Pasien sering bertanya, "katanya saya sudah sembuh tapi kok masih diminta makan obat?". Memang kesembuhan dalam ilmu kedokteran jiwa lebih berarti kalau gejala pasien terkontrol dengan pengobatan. Sering saya mendapatkan pasien yang merasa dirinya masih sakit karena masih makan obat, padahal kalau dilihat kualitas pasien membaik dengan pengobatan. Masalahnya adalah bahwa dia merasa kok baiknya dengan makan obat, pasien ingin lepas dari obat intinya.
Padahal sebenarnya banyak masalah medis yang membutuhkan pemakaian obat lama selain masalah kesehatan jiwa. Penyakit kronis seperti hipertensi (darah tinggi), diabetes (gula darah), jantung adalah sebagian kecil penyakit yang membutuhkan pemakaian obat lama. Masalahnya pasien bisa lebih menerima dibilang sakit medis tersebut dan harus makan obat lama daripada dikatakan sakit jiwa dan harus makan obat dalam waktu lama. Lagi-lagi stigma gangguan jiwa memang lebih tidak nyaman buat orang menderitanya bahkan untuk profesi psikiater sendiri.
Penggunaan obat pada gangguan jiwa sering kali membutuhkan waktu. Apalagi untuk kasus-kasus tertentu seperti skizofrenia, demensia, bipolar dan beberapa kasus depresi dan kecemasan. Tentang hal ini telah pernah saya bahas di artikel saya yang lain. Saat ini kita coba melihat mengapa pasien dengan diagnosis yang sama tapi kok sembuhnya berbeda.

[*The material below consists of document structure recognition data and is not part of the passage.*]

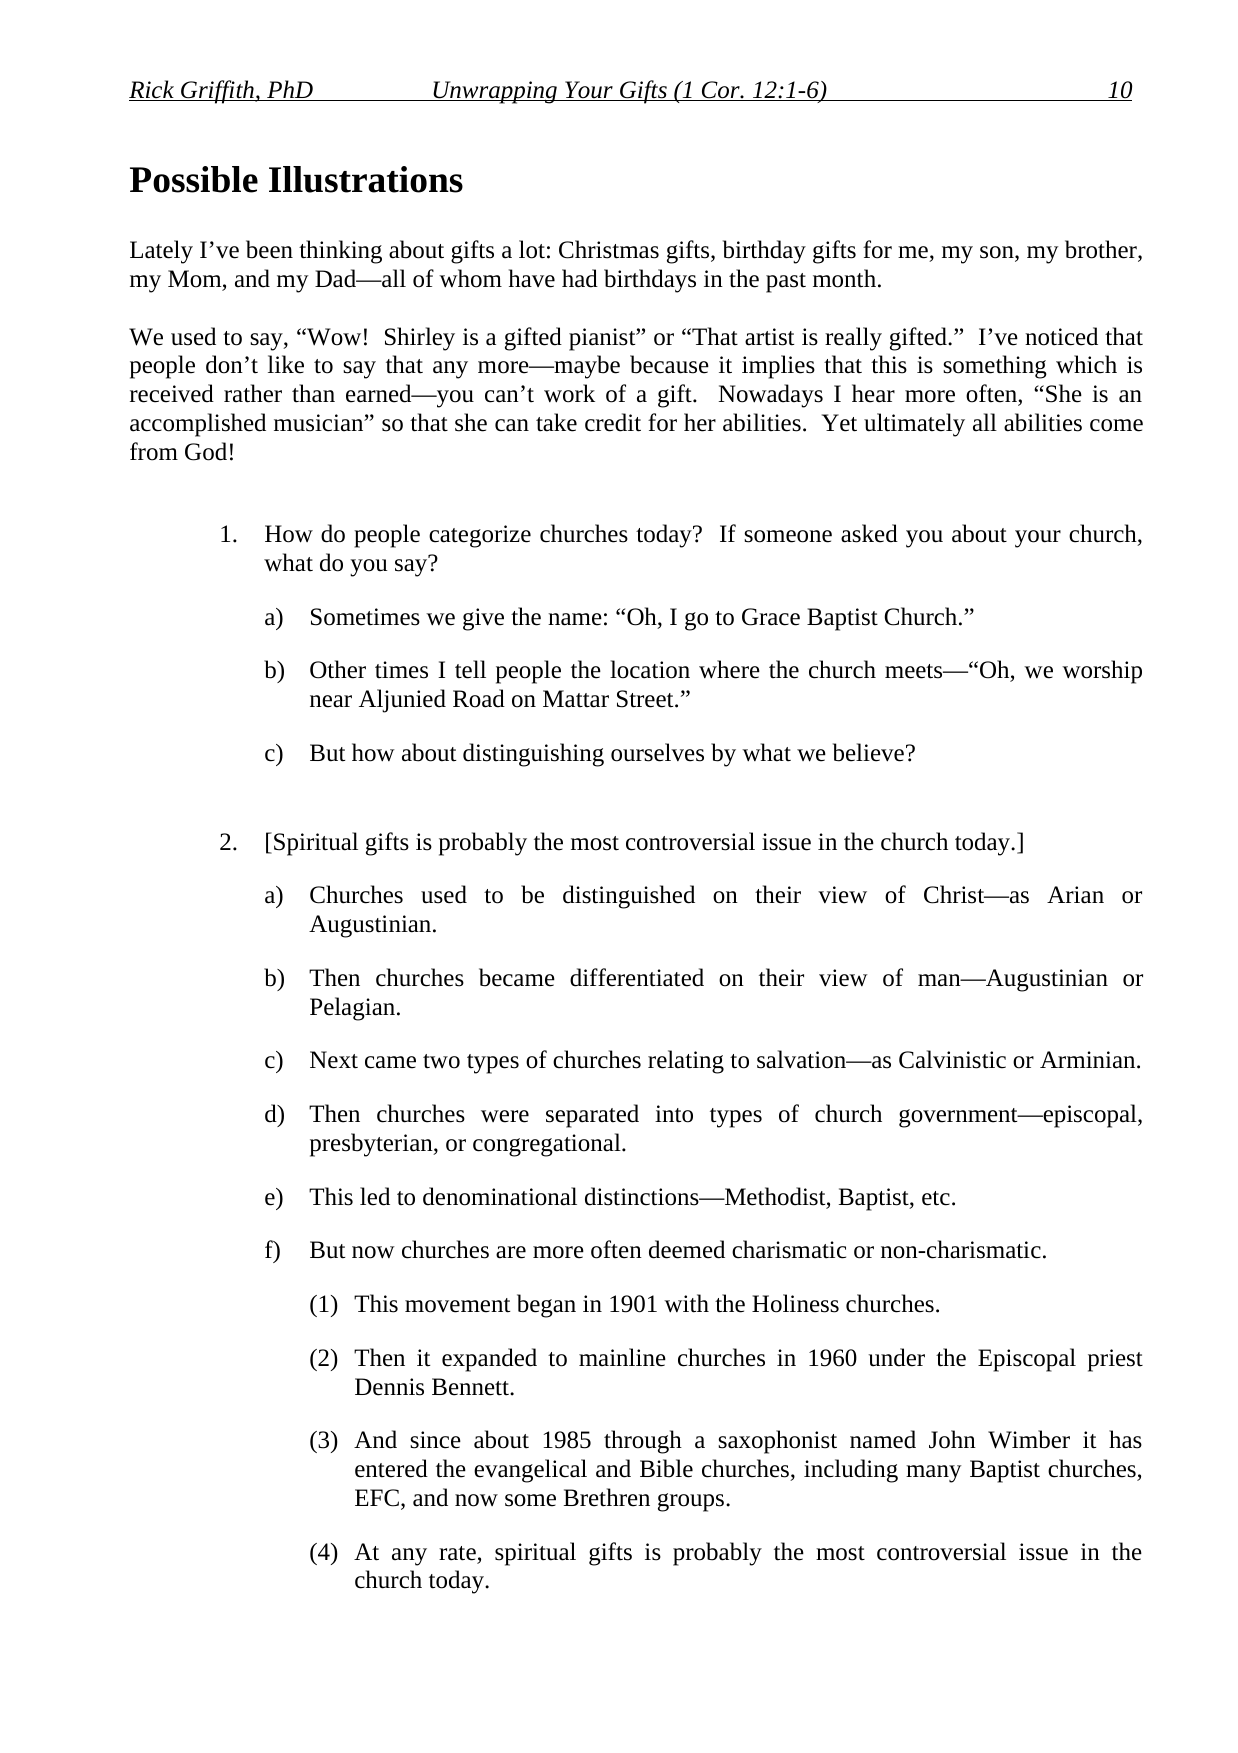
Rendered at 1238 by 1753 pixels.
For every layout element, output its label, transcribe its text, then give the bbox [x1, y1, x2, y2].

subtitle Other times I tell people the location where the church meets—“Oh, we worship near Aljunied Road on Mattar Street.” [264, 656, 1144, 713]
subtitle Then churches became differentiated on their view of man—Augustinian or Pelagian. [264, 963, 1144, 1021]
subtitle Then it expanded to mainline churches in 1960 under the Episcopal priest Dennis Bennett. [309, 1343, 1144, 1401]
text Lately I’ve been thinking about gifts a lot: Christmas gifts, birthday gifts for me, my son, my brother, my Mom, and my Dad—all of whom have had birthdays in the past month. [129, 236, 1145, 293]
subtitle But how about distinguishing ourselves by what we believe? [264, 738, 1144, 767]
subtitle Churches used to be distinguished on their view of Christ—as Arian or Augustinian. [264, 881, 1144, 938]
subtitle Then churches were separated into types of church government—episcopal, presbyterian, or congregational. [264, 1099, 1144, 1157]
subtitle This movement began in 1901 with the Holiness churches. [309, 1289, 1144, 1318]
subtitle How do people categorize churches today? If someone asked you about your church, what do you say? [219, 519, 1145, 577]
subtitle But now churches are more often deemed charismatic or non-charismatic. [264, 1236, 1144, 1264]
subtitle Next came two types of churches relating to salvation—as Calvinistic or Arminian. [264, 1046, 1144, 1074]
subtitle Possible Illustrations [129, 157, 1144, 201]
subtitle This led to denominational distinctions—Methodist, Baptist, etc. [264, 1182, 1144, 1211]
text We used to say, “Wow! Shirley is a gifted pianist” or “That artist is really gifted.” I’ve noticed that people don’t like to say that any more—maybe because it implies that this is something which is received rather than earned—you can’t work of a gift. Nowadays I hear more often, “She is an accomplished musician” so that she can take credit for her abilities. Yet ultimately all abilities come from God! [129, 322, 1145, 466]
subtitle [Spiritual gifts is probably the most controversial issue in the church today.] [219, 827, 1145, 856]
subtitle And since about 1985 through a saxophonist named John Wimber it has entered the evangelical and Bible churches, including many Baptist churches, EFC, and now some Brethren groups. [309, 1426, 1144, 1512]
subtitle At any rate, spiritual gifts is probably the most controversial issue in the church today. [309, 1537, 1144, 1594]
subtitle Sometimes we give the name: “Oh, I go to Grace Baptist Church.” [264, 602, 1144, 631]
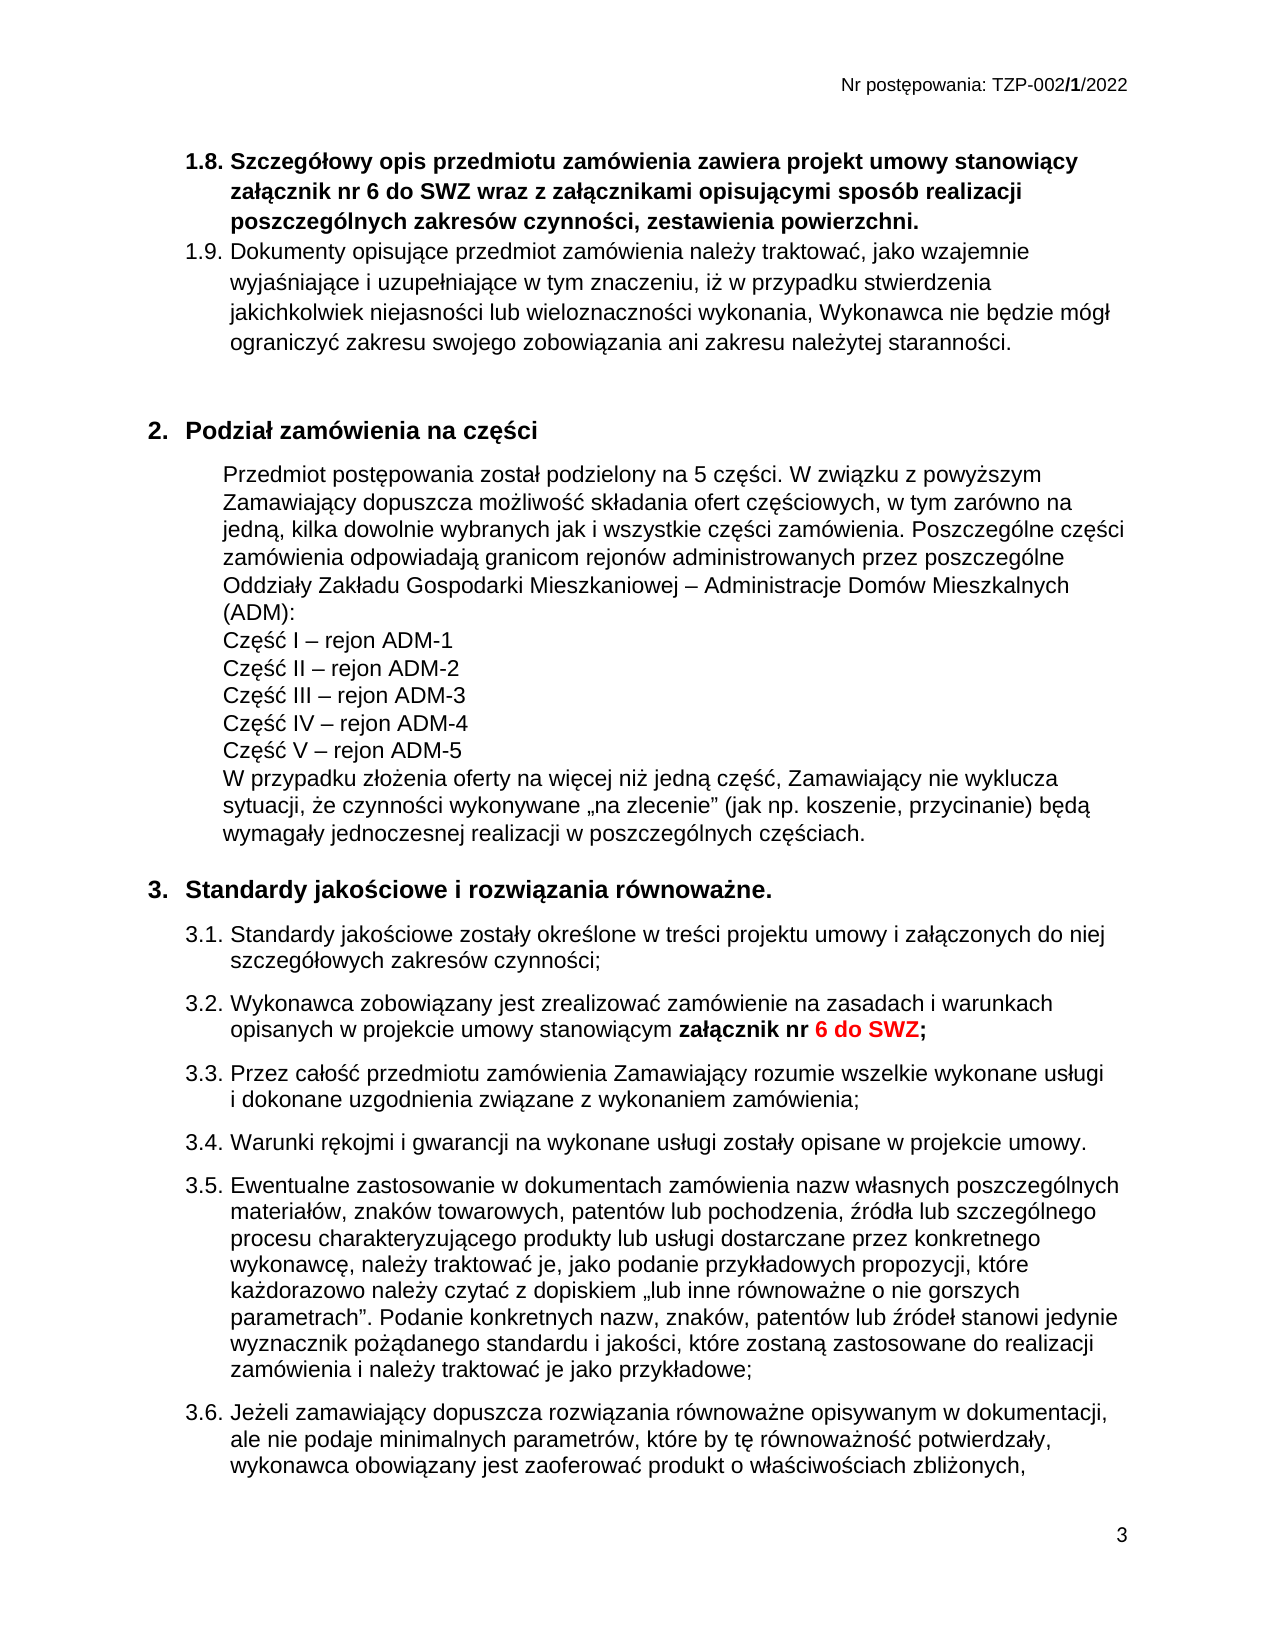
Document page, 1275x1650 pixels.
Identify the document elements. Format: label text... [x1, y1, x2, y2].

text Część I – rejon ADM-1 [223, 627, 1127, 653]
text Część III – rejon ADM-3 [223, 682, 1127, 708]
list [185, 1399, 1127, 1478]
list Dokumenty opisujące przedmiot zamówienia należy traktować, jako wzajemnie wyjaśniające i uzupełniające w tym znaczeniu, iż w przypadku stwierdzenia jakichkolwiek niejasności lub wieloznaczności wykonania, Wykonawca nie będzie mógł ograniczyć zakresu swojego zobowiązania ani zakresu należytej staranności. [185, 238, 1127, 355]
list Przez całość przedmiotu zamówienia Zamawiający rozumie wszelkie wykonane usługi i dokonane uzgodnienia związane z wykonaniem zamówienia; [185, 1059, 1127, 1112]
list Ewentualne zastosowanie w dokumentach zamówienia nazw własnych poszczególnych materiałów, znaków towarowych, patentów lub pochodzenia, źródła lub szczególnego procesu charakteryzującego produkty lub usługi dostarczane przez konkretnego wykonawcę, należy traktować je, jako podanie przykładowych propozycji, które każdorazowo należy czytać z dopiskiem „lub inne równoważne o nie gorszych parametrach”. Podanie konkretnych nazw, znaków, patentów lub źródeł stanowi jedynie wyznacznik pożądanego standardu i jakości, które zostaną zastosowane do realizacji zamówienia i należy traktować je jako przykładowe; [185, 1172, 1127, 1383]
list Warunki rękojmi i gwarancji na wykonane usługi zostały opisane w projekcie umowy. [185, 1129, 1127, 1155]
text Część IV – rejon ADM-4 [223, 710, 1127, 736]
text Część II – rejon ADM-2 [223, 654, 1127, 681]
list Wykonawca zobowiązany jest zrealizować zamówienie na zasadach i warunkach opisanych w projekcie umowy stanowiącym załącznik nr 6 do SWZ; [185, 990, 1127, 1043]
list Podział zamówienia na części [148, 416, 1127, 444]
text Część V – rejon ADM-5 [223, 737, 1127, 764]
list Standardy jakościowe i rozwiązania równoważne. [148, 875, 1127, 904]
text W przypadku złożenia oferty na więcej niż jedną część, Zamawiający nie wyklucza sytuacji, że czynności wykonywane „na zlecenie” (jak np. koszenie, przycinanie) będą wymagały jednoczesnej realizacji w poszczególnych częściach. [223, 765, 1127, 846]
text Przedmiot postępowania został podzielony na 5 części. W związku z powyższym Zamawiający dopuszcza możliwość składania ofert częściowych, w tym zarówno na jedną, kilka dowolnie wybranych jak i wszystkie części zamówienia. Poszczególne części zamówienia odpowiadają granicom rejonów administrowanych przez poszczególne Oddziały Zakładu Gospodarki Mieszkaniowej – Administracje Domów Mieszkalnych (ADM): [223, 461, 1127, 626]
list Standardy jakościowe zostały określone w treści projektu umowy i załączonych do niej szczegółowych zakresów czynności; [185, 921, 1127, 973]
list Szczegółowy opis przedmiotu zamówienia zawiera projekt umowy stanowiący załącznik nr 6 do SWZ wraz z załącznikami opisującymi sposób realizacji poszczególnych zakresów czynności, zestawienia powierzchni. [185, 148, 1127, 234]
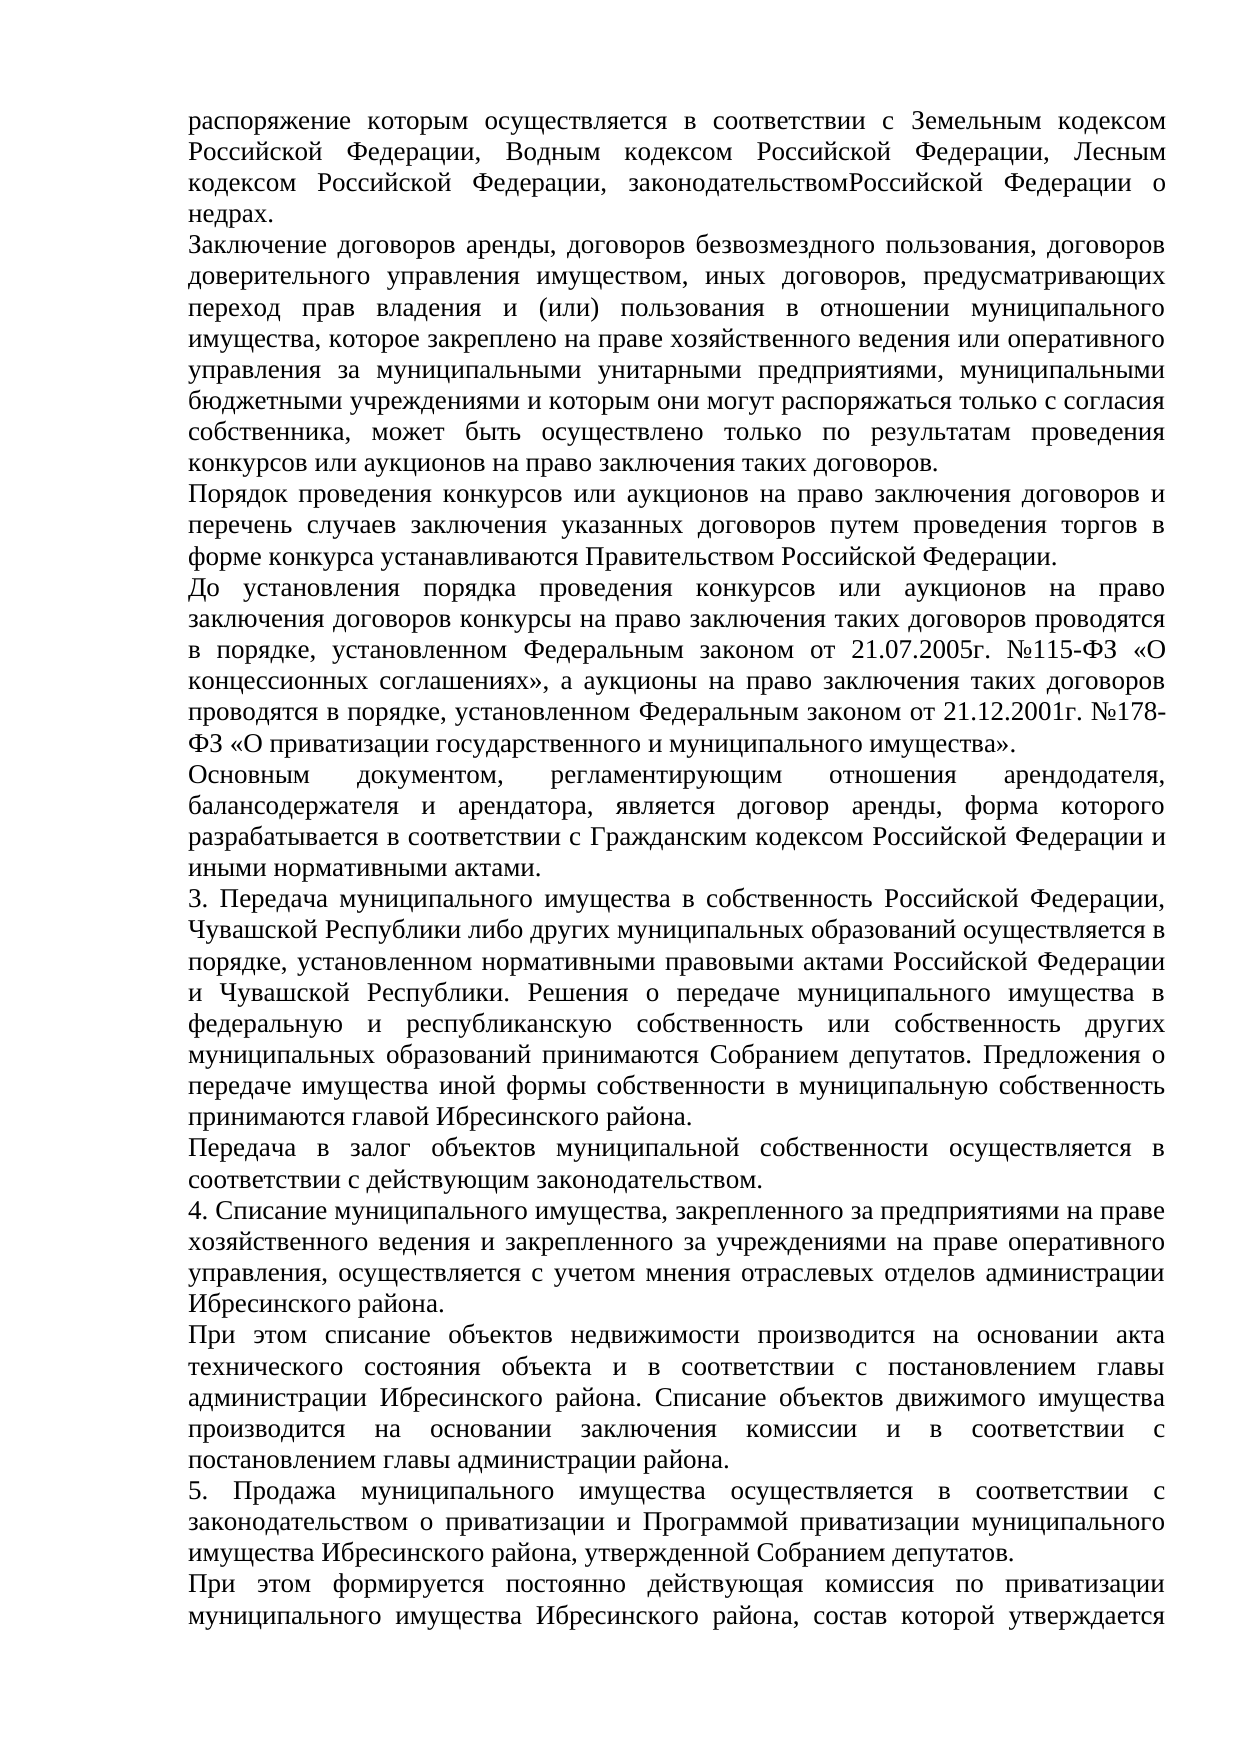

Apa faktor-faktor yang berpengaruh?
Genetik Bawaan
Sering orang lebih mengartikan bahwa yang dimaksud dengan genetik bawaan ini adalah bawaan keturunan. Namun yang dimaksud adalah faktor genetik bawaan yang dimiliki oleh masing-masing orang. Analoginya saya sering mengatakan seorang yang merokok dan mengalami kanker paru-paru itu tidak semua, ada faktor genetik bawaan yang berpengaruh terhadap terjadinya kanker. Tidak heran tidak semua orang merokok mengalami kanker paru-paru. Begitu juga dengan gangguan jiwa, tidak semua orang yang mengalami masalah tekanan dalam hidupnya akan mengalami gangguan jiwa.
Faktor Psikologi Termasuk Kepribadian
Sering kali faktor psikologi termasuk kepribadian dan pola asuh sangat mempengaruhi berkembangnya gangguan kejiwaan. Walaupun hal ini juga tidak lepas dari faktor genetik bawaan. Tidak heran walaupun dari ibu dan bapak yang sama, karakter masing-masing anak bisa berbeda. Walaupun pola asuhnya mirip antara satu sama lain. Di sinilah peran faktor kepribadian berpengaruh. Beberapa kepribadian tertentu sangat erat dengan terjadinya masalah kejiwaan seseorang. Seorang yang mempunyai kepribadian obsesif kompulsif, orang yang suka sekali dengan keteraturan dan kerapihan mungkin akan lebih mudah mengalami gangguan kecemasan daripada orang yang mempunyai kepribadian "easy going" . Orang dengan kepribadian introvert mungkin bisa lebih mengarah ke depresi. Walaupun tidak selalu, faktor kepribadian juga jadi penentu mengapa walaupun gejalanya sama sering kali kondisi kesembuhan pasien berbeda. Kalau dasarnya pencemas, maka psikoterapi selain pengobatan obat bisa jauh lebih membantu, walaupun ini harus dilakuan dengan tepat dan benar.